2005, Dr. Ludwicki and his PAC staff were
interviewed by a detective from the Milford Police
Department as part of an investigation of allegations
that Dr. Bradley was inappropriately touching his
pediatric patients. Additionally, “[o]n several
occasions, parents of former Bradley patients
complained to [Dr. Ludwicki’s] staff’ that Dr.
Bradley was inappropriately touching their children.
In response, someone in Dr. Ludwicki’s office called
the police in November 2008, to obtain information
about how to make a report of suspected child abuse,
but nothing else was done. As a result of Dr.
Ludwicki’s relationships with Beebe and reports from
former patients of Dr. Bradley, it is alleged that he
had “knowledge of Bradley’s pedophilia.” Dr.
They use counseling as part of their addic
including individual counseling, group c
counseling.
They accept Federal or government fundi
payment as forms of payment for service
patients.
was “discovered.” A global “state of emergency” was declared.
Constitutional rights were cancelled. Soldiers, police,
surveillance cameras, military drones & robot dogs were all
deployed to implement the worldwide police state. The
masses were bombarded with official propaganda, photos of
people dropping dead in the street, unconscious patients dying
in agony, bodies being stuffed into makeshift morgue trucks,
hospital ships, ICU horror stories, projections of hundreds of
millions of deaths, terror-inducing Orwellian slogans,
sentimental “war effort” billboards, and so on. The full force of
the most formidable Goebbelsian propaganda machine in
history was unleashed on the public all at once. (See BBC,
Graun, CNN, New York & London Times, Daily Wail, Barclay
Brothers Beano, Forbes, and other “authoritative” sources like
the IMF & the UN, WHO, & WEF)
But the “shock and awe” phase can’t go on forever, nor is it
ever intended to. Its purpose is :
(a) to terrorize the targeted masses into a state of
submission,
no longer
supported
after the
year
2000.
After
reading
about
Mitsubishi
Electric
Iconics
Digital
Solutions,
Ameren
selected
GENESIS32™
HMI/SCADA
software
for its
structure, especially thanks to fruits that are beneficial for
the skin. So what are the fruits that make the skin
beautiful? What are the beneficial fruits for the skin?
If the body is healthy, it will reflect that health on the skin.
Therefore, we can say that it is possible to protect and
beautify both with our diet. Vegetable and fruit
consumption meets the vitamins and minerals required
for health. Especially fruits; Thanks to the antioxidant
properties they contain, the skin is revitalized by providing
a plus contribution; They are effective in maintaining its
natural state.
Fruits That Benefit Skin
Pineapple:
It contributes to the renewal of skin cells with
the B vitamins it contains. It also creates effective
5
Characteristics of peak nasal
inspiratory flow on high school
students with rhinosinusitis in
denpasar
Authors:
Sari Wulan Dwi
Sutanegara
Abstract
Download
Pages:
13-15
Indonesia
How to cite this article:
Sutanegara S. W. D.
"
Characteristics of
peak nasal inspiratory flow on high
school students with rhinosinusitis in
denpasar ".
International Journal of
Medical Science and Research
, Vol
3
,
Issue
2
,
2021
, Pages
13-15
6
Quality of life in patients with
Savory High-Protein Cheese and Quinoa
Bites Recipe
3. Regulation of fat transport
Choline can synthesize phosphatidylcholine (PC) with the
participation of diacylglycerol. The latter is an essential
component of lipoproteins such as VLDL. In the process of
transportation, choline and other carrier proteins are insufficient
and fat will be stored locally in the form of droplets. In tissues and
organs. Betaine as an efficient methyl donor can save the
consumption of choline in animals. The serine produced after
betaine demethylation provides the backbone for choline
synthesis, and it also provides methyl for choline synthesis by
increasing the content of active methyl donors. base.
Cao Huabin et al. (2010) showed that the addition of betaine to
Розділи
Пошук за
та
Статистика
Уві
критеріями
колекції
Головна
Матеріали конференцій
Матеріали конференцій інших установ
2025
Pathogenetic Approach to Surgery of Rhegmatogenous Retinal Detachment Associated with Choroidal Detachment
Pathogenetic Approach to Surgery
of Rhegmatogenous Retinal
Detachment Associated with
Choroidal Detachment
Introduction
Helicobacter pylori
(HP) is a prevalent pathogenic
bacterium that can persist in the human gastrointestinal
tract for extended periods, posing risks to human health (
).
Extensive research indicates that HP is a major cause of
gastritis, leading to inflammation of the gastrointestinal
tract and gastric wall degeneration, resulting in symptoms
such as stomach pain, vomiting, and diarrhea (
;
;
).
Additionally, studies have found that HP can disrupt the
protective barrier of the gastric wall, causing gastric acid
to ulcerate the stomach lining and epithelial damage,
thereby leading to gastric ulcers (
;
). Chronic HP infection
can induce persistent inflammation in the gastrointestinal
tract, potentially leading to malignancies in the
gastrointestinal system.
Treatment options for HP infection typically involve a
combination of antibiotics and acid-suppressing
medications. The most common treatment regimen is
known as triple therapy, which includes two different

• [EXERCISE OBJECTIVE] Would you copy each line of the records that contains "inappropriately"?

• [ANSWER TO THE EXERCISE]
that Dr. Bradley was inappropriately touching his
Bradley was inappropriately touching their children.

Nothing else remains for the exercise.